Basically, the main problems of the Fairtax are:
1. It would be massively regressive (though some conservatives consider this a feature, not a bug)
2. Every customer and every merchant would have the incentive to evade the tax on every sale ever made. It could not be enforced unless you had tax collectors posted in every business in America, and possibly not even then, and would probably lead to an explosion of black-market sales and other evasion that would turn the American economy into something resembling a post-Soviet Republic.
If you want to read about these problems in greater detail, conservative Bruce Bartlett has more here.
Anyway, right-wing University of Rochester economist and Slate contributor Stephen Landsburg steps up to defend the Fairtax in Slate today as "brilliant." Landsburg's defense focuses on two points:
1. A sales tax would tax consumption, and there are many forms of consumption tax that economists approve of, such as unlimited Individual Retirement Accounts.

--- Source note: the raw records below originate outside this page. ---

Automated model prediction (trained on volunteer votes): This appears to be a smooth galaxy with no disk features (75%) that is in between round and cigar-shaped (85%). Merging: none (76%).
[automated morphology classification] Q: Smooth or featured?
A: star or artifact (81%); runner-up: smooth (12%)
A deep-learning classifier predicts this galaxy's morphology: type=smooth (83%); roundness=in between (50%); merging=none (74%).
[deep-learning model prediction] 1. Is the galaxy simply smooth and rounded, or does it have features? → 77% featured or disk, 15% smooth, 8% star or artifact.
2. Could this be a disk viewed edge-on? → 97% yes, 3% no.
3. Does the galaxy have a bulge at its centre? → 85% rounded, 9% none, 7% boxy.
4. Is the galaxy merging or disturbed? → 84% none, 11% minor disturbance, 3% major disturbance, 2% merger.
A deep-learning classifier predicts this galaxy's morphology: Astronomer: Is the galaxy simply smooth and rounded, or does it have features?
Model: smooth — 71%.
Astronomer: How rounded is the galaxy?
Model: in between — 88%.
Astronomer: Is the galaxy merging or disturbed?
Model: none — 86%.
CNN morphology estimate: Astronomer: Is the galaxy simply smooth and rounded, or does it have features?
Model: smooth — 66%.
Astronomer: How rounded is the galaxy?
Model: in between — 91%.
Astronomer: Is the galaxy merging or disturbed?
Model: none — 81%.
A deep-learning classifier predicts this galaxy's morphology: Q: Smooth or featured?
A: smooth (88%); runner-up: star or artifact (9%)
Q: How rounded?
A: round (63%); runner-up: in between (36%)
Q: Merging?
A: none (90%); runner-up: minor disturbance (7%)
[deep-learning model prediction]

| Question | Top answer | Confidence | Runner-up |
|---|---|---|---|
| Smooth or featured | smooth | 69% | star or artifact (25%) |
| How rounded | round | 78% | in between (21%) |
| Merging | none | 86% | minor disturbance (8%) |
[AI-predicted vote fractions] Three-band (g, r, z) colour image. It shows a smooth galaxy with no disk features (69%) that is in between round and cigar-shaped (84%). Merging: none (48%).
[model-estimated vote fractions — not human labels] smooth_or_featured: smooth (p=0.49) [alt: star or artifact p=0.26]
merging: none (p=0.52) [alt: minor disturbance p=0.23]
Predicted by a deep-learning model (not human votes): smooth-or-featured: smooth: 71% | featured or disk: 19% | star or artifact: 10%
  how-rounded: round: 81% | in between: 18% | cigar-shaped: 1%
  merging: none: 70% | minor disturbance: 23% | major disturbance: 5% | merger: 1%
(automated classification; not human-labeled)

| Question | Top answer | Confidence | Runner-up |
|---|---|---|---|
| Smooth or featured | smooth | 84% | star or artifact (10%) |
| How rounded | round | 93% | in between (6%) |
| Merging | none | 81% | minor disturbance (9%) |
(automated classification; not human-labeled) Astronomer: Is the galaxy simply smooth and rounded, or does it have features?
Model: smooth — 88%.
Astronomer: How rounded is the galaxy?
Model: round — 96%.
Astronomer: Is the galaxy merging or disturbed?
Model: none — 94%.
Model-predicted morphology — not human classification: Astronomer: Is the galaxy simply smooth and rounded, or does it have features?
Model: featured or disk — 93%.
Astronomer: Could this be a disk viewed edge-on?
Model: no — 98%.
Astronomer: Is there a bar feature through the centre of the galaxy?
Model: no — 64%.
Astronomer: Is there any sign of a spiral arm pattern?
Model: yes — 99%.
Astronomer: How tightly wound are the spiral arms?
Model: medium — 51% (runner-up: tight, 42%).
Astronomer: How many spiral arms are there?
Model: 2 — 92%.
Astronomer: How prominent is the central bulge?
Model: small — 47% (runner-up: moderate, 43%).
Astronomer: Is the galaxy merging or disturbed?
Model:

2. It's theoretically possible, perhaps through the development of some currently-unavailable technology, for a national sales tax to charge higher rates to rich people. ("Yes, there are a lot of details to be worked out," Landsburg concedes.)
So the only treatment of the regressivity issue is to float the possibility of some as-yet unidentified technological breakthrough to allow a graduated sales tax. And of course this technology would have to have strong anti-cheating measures to prevent the overwhelming incentive for rich people from enlisting poor people to buy things for them at the lower sales tax rate and split the savings between them. Landsburg has absolutely nothing to say about the enforcement issue.
Look, I'm sure the idea of abolishing all progressive taxation is attractive to Landsburg's libertarian philosophy. But if he wants to make the poor and middle class pay a higher share of the tax burden, there are ways to do it that aren't totally insane.
Update: The first line of this post has been corrected. It originally said, "...his crazy plan to replace all federal sales taxes with an income tax."